Born in Syria, Ignatius converted to Christianity and eventually became bishop of Antioch. In the year 107, Emperor Trajan visited Antioch and forced the Christians there to choose between death and apostasy. Ignatius would not deny Christ and thus was condemned to be put to death in Rome.

Ignatius is well known for the seven letters he wrote on the long journey from Antioch to Rome. Five of these letters are to Churches in Asia Minor; they urge the Christians there to remain faithful to God and to obey their superiors. He warns them against heretical doctrines, providing them with the solid truths of the Christian faith.

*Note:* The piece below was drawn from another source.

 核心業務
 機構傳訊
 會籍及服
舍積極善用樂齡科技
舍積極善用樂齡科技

The sixth letter was to Polycarp, bishop of Smyrna, who was later martyred for the faith. The final letter begs the Christians in Rome not to try to stop his martyrdom. “The only thing I ask of you is to allow me to offer the libation of my blood to God. I am the wheat of the Lord; may I be ground by the teeth of the beasts to become the immaculate bread of Christ.”

Ignatius bravely met the lions in the Circus Maximus.

Comment:

Ignatius’s great concern was for the unity and order of the Church. Even greater was his willingness to suffer martyrdom rather than deny his Lord Jesus Christ. Not to his own suffering did Ignatius draw attention, but to the love of God which strengthened him. He knew the price of commitment and would not deny Christ, even to save his own life.

Quote:

“I greet you from Smyrna together with the Churches of God present here with me. They comfort me in every way, both in body and in soul. My chains, which I carry about on me for Jesus Christ, begging that I may happily make my way to God, exhort you: persevere in your concord and in your community prayers” (Ignatius of Antioch, Letter to the Church at Tralles).

Saint of the Day: Lives, Lessons and Feast
By Leonard Foley, O.F.M.;
revised by Pat McCloskey, O.F.M.
(From http://www.americancatholic.org website)

Secular Franciscan Order (SFO) Rule #’s 17 & 18 of 26:

    

17.      In their family they should cultivate the Franciscan spirit of peace, fidelity, and respect for life, striving to make of it a sign of a world already renewed in Christ.

By living the grace of matrimony, husbands and wives in particular should bear witness in the world to the love of Christ for His Church. They should joyfully accompany their children on their human and spiritual journey by providing a simple and open Christian education and being attentive to the vocation of each child.

 

 

 

18.     Moreover they should respect all creatures, animate and inanimate, which “bear the imprint of the Most High,” and they should strive to move from the temptation of exploiting creation to the Franciscan concept of universal kinship.